ALDS Game 2, bottom of the 8th, 1 out, bases loaded, DET 6, BAL 4: Delmon Young doubles to left field off of Joakim Soria, Nelson Cruz scores, Steave Pearce scores, J.J. Hardy scores. +4.967% WSWPA for Baltimore.
ALDS Game 2, top of the 11th, 1 out, runner on 1st, KCR 1, LAA 1: Eric Hosmer homers to right field off of Kevin Jepsen, Lorenzo Cain scores. + 3.928% WSWPA for Kansas City.
AL WC Game, top of the 6th, 0 outs, runners on 1st and 2nd, KCR 3, OAK 2: Brandon Moss homers to center field off of Yordano Ventura, Sam Fuld scores, Josh Donaldson scores. +3.975% WSWPA for Oakland.

Hahah yeah, this didn't change. Wanna know how not close to changing this came? The biggest event of the night was the game- and also series- and also season-ending double play the Tigers grounded into with 1 out and 2 on in the 9th inning. At the time they had a 34.4% chance of winning the game, being down by only one run. They therefore had a 2.15% chance of winning the World Series, since if they did win the game they'd have a 1-in-16 chance of going all the way. So the play had a 2.15% WSWPA for the Orioles. That's just barely more than half what would've been needed to make this list--which does, of course, mean that had this game had a 12.5% Leverage Index, as the Wild Card games did and as tonight's Game 3 between the Dodgers and the Cardinals will, it would've made the cut.

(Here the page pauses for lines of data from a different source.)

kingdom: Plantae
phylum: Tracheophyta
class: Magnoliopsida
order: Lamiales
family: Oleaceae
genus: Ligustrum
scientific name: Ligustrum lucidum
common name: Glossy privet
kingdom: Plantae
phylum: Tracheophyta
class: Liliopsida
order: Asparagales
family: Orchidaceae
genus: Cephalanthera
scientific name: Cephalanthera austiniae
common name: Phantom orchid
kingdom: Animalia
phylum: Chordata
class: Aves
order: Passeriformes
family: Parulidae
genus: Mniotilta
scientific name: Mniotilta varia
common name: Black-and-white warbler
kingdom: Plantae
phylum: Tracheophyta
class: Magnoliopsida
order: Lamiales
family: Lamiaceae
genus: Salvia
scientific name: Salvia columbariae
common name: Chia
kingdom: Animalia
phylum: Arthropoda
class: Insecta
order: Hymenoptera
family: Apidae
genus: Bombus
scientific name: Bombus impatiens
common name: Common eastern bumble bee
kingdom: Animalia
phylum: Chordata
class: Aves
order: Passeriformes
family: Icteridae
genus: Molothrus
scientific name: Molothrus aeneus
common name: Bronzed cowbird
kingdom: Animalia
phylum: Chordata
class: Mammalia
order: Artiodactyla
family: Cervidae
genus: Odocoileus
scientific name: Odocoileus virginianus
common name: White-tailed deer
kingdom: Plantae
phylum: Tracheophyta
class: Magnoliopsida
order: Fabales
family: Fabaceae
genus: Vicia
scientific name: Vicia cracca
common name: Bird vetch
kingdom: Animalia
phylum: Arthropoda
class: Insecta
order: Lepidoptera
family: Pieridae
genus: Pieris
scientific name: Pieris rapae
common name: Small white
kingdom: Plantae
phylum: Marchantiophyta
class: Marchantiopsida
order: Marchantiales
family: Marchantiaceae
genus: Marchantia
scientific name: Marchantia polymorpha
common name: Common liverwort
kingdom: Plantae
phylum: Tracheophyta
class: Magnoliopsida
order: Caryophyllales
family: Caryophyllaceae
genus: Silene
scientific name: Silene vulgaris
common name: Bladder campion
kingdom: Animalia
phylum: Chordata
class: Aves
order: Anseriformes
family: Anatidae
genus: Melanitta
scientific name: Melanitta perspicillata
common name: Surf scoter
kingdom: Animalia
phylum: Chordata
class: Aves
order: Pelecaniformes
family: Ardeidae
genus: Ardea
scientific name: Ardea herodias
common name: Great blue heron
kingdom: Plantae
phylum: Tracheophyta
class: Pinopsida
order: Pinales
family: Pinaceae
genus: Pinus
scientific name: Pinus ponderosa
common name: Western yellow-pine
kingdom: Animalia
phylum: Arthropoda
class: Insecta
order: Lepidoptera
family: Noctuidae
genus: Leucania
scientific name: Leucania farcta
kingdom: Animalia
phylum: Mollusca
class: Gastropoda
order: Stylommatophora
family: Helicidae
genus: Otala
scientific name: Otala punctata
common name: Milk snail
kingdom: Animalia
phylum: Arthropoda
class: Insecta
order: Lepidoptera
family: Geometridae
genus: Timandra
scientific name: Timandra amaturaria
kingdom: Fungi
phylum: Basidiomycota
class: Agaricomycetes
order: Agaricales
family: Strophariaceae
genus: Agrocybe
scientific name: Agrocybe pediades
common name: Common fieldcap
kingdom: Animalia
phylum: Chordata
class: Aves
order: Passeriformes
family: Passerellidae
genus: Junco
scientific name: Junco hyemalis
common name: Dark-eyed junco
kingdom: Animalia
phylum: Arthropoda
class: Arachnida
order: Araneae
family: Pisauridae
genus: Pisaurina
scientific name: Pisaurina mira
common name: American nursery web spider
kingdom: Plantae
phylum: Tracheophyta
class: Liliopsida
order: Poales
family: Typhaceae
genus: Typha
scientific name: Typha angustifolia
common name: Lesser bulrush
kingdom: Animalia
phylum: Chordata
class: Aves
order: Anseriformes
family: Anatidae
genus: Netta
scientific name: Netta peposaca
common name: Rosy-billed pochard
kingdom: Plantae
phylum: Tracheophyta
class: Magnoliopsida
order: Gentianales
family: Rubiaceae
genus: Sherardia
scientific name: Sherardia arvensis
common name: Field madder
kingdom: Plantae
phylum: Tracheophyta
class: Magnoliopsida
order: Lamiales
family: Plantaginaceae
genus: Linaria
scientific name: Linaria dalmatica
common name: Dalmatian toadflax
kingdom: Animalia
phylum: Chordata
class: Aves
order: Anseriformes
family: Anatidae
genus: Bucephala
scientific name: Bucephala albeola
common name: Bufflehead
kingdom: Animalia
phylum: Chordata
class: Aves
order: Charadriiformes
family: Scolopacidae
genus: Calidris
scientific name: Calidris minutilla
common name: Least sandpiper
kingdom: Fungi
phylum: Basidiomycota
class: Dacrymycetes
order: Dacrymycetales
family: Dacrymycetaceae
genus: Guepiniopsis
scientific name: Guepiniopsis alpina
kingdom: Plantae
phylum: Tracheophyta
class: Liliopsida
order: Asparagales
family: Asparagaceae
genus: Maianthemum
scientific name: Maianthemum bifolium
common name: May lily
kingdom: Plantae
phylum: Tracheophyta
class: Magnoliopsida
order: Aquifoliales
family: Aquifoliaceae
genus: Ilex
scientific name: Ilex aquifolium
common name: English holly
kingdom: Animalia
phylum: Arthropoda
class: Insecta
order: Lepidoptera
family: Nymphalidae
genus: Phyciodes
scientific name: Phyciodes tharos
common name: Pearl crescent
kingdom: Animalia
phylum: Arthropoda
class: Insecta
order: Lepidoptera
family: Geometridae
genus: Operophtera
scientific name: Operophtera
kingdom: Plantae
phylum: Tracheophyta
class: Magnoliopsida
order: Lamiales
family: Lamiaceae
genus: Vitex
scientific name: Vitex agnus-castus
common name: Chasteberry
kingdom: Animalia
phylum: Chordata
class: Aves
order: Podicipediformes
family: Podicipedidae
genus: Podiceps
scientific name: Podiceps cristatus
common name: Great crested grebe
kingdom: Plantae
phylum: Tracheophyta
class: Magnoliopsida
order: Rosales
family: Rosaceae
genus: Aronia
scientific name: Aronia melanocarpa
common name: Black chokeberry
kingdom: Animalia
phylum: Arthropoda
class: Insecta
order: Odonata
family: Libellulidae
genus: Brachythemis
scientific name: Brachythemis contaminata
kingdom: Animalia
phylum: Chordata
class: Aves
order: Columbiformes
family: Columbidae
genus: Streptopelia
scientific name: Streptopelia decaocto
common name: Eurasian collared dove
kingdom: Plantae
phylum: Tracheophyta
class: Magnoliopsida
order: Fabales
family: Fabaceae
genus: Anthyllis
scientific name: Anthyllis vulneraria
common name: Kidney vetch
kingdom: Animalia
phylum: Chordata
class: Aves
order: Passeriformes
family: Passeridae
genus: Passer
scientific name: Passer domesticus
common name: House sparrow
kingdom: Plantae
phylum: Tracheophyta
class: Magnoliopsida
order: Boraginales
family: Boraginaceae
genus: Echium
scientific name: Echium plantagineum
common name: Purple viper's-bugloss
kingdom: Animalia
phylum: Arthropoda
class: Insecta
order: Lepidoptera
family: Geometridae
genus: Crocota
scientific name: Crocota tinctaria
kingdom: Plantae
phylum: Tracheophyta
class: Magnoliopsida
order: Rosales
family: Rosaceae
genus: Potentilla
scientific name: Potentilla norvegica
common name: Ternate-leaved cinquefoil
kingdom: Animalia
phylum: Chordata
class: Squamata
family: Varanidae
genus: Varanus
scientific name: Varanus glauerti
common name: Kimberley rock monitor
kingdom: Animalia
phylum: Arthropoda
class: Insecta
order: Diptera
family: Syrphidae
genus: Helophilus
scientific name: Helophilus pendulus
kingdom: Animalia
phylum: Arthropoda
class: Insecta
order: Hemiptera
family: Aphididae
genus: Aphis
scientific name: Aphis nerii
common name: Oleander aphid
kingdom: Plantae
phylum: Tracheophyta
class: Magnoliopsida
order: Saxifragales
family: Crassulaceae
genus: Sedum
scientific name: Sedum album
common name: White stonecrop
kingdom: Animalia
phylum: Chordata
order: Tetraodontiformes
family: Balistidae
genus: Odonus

The other interesting thing about that play was that I'm pretty sure that it was the worse offensive event of the post-season, by gmWPA if not necessarily by WSWPA. Every other game has seen its biggest play be something good the offense did, usually its biggest handful of plays. Certainly at no time has something that was bad for the team at bat made this top-5 list. This makes a certain kind of intuitive sense: pitching success is more drawn-out than hitting success. A go-ahead home run is one event. Getting out of, say, a bases-loaded, no out jam is (typically) spread over three events. The Cardinals' rally off of Kershaw was kind of unusual in that, except for Carpenter's go-ahead double, it was mostly made up of individual little events, just single-single-single-single-single-etc. This play was kind of a perfect storm of hurting the offense, because usually the last out of a game, which sends your Win Expectancy to 0%, comes when you're already essentially certain not to win. But a base hit here would've tied the game, and an extra-base hit would've won it--and a mere strikeout would've preserved the Tigers' chances of getting one of those hits. A certain kind of ground ball would've set it up for a single to win the game. Instead, Hernan Perez sent the Tigers from a genuinely realistic chance to win to packing their bags for the winter in one fell swoop. Incidentally, Perez put up -2.73% WSWPA for the Tigers, in all of two plate appearances, the vast majority obviously in this one. That puts him about 20th-worst of the post-season, but it's really impressive on a rate basis.


Today we have Game 3's from the NLDS: the Nationals hoping desperately to stave off a sweep, and a more even contest between the Dodgers and Cardinals. Higher-leverage games will soon be upon us!